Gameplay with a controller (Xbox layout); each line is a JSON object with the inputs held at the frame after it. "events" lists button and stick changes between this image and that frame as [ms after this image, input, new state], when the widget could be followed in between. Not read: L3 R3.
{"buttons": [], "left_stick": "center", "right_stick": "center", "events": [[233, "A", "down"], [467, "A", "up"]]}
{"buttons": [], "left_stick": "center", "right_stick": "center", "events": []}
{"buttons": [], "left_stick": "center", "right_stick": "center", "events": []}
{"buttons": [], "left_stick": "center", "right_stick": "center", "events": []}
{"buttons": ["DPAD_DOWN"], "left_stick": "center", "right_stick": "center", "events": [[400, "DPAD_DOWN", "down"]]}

----------------------------------------

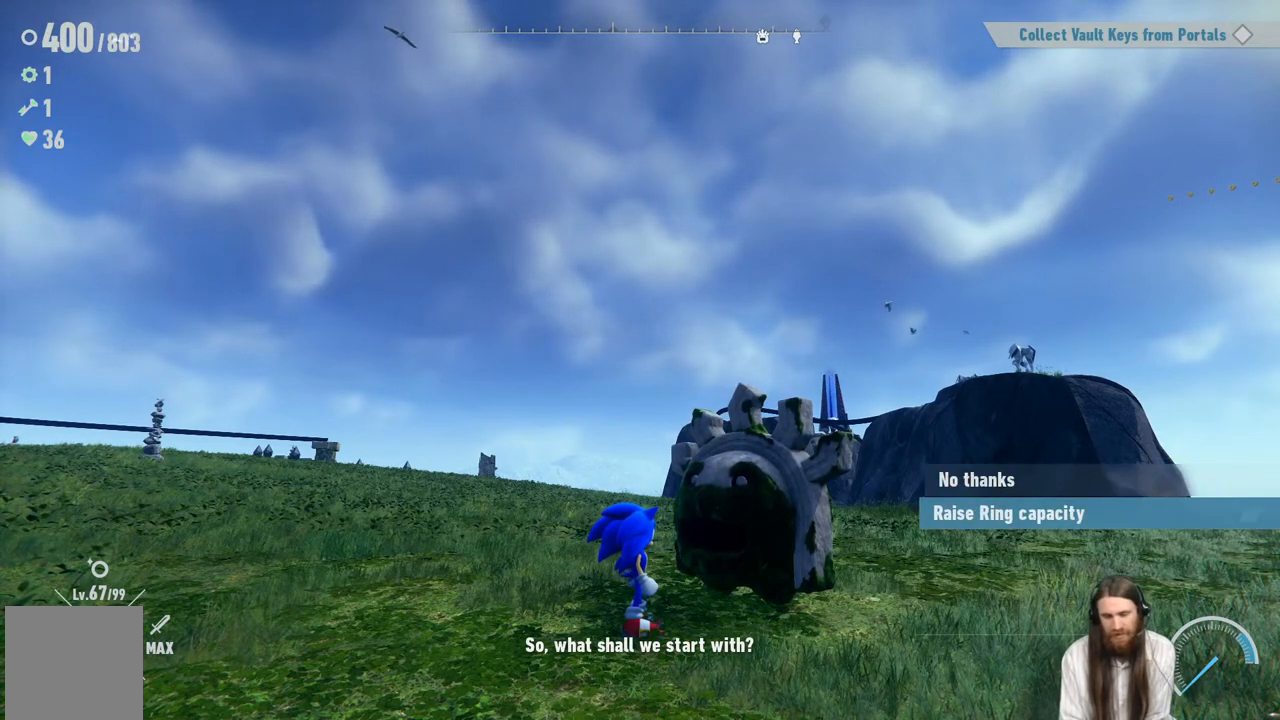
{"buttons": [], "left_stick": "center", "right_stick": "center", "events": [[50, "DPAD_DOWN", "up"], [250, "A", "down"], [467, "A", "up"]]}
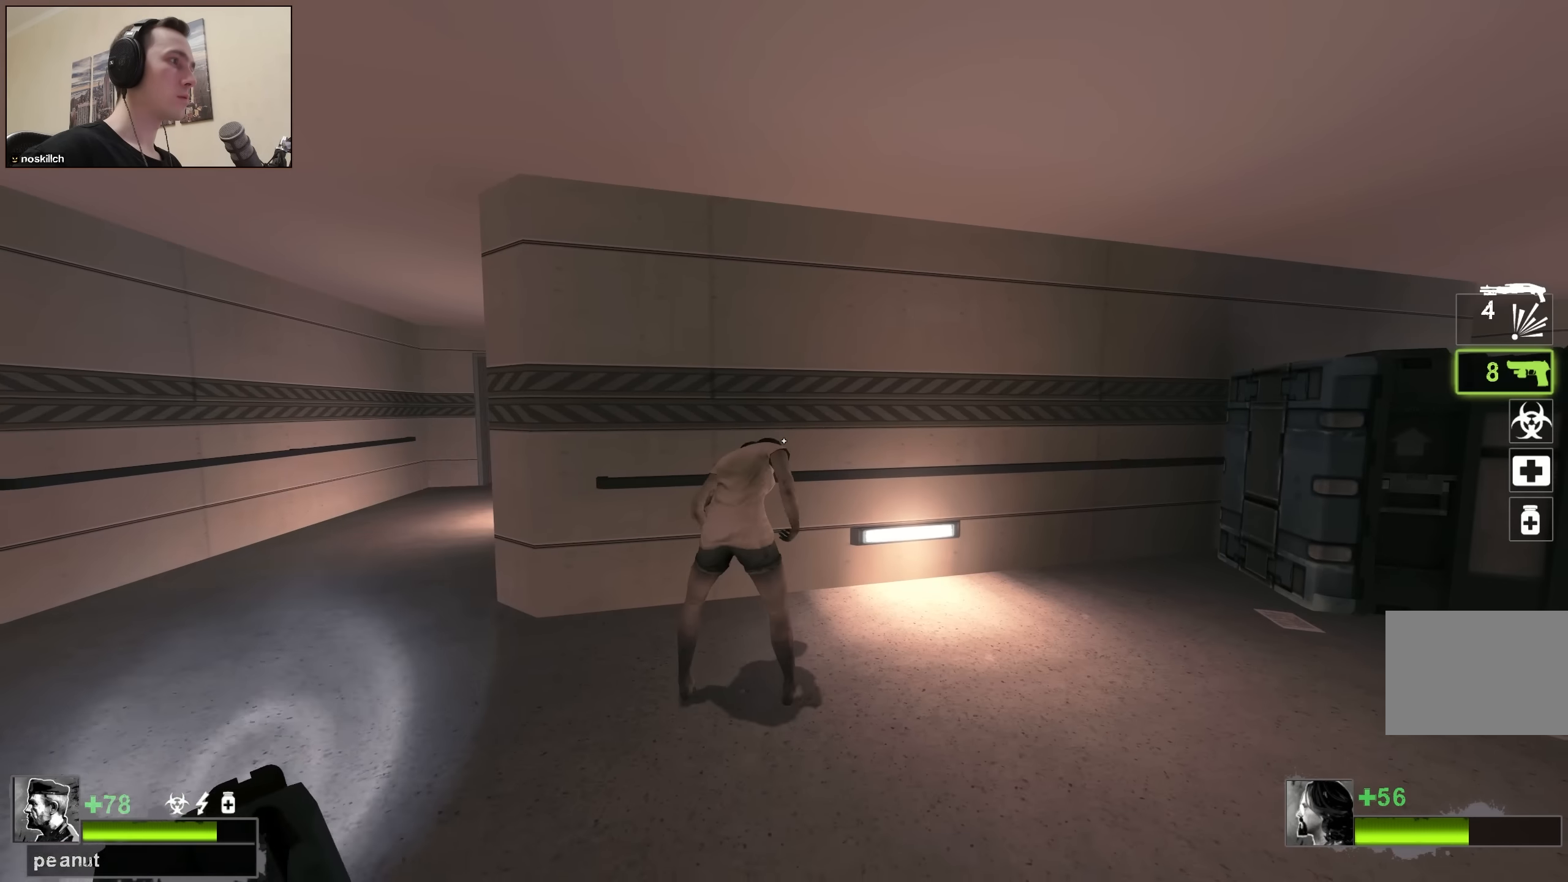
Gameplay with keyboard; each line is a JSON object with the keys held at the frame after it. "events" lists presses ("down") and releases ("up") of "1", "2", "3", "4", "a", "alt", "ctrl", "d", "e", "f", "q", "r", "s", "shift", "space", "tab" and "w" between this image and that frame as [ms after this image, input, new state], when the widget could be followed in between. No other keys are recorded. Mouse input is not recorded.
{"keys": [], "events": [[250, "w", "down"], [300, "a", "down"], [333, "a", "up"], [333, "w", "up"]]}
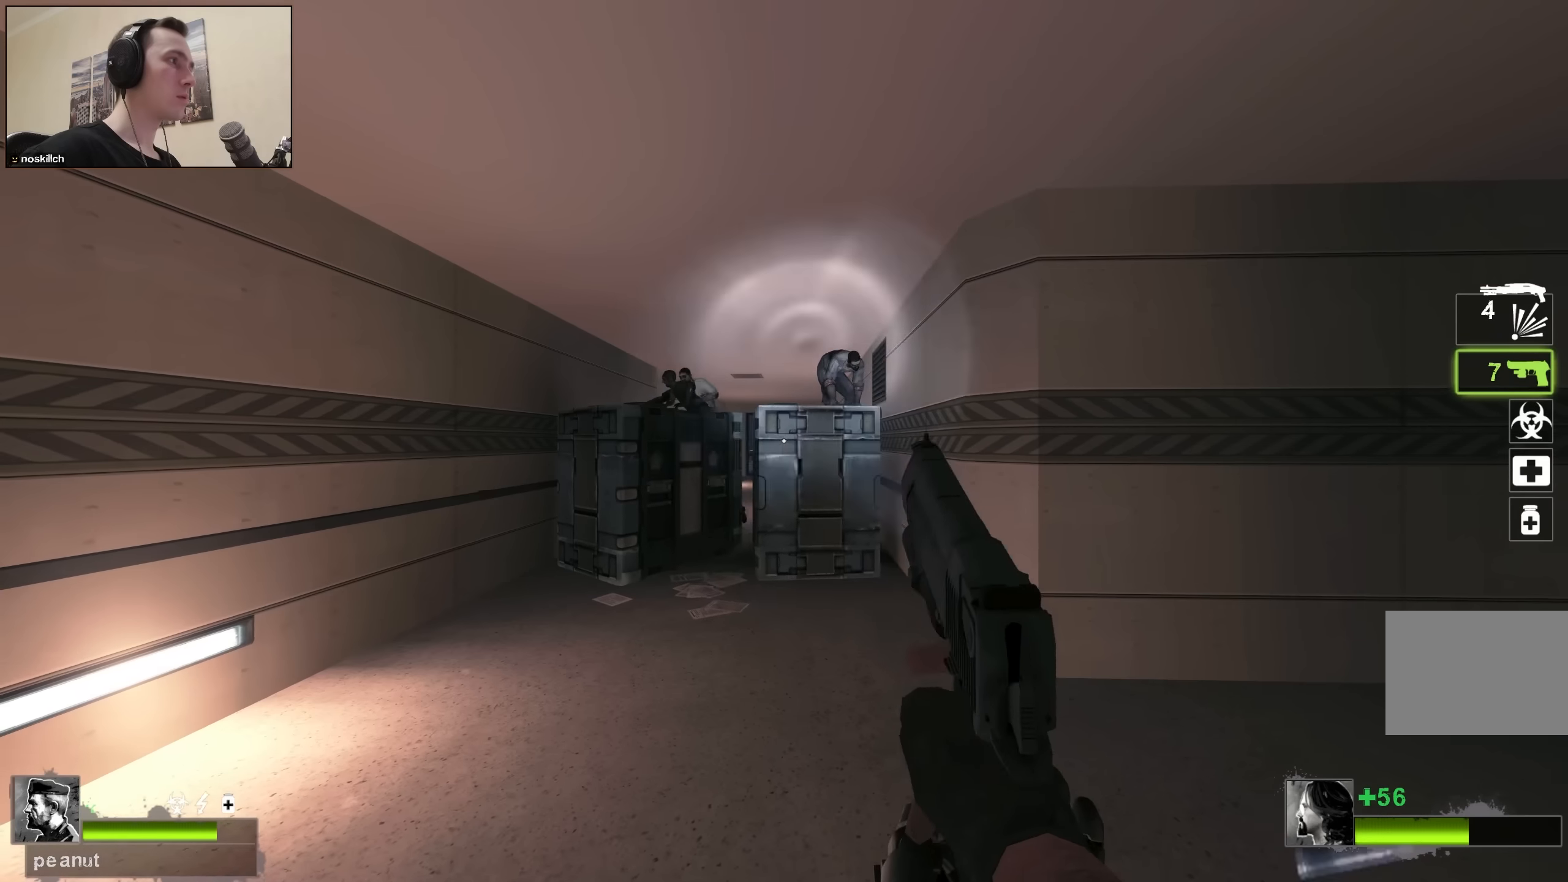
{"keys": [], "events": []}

----------------------------------------

## Goal of the exercise
A single figure is the answer: the number of lines in the listing where "followed" occurs.

## Solved problem
2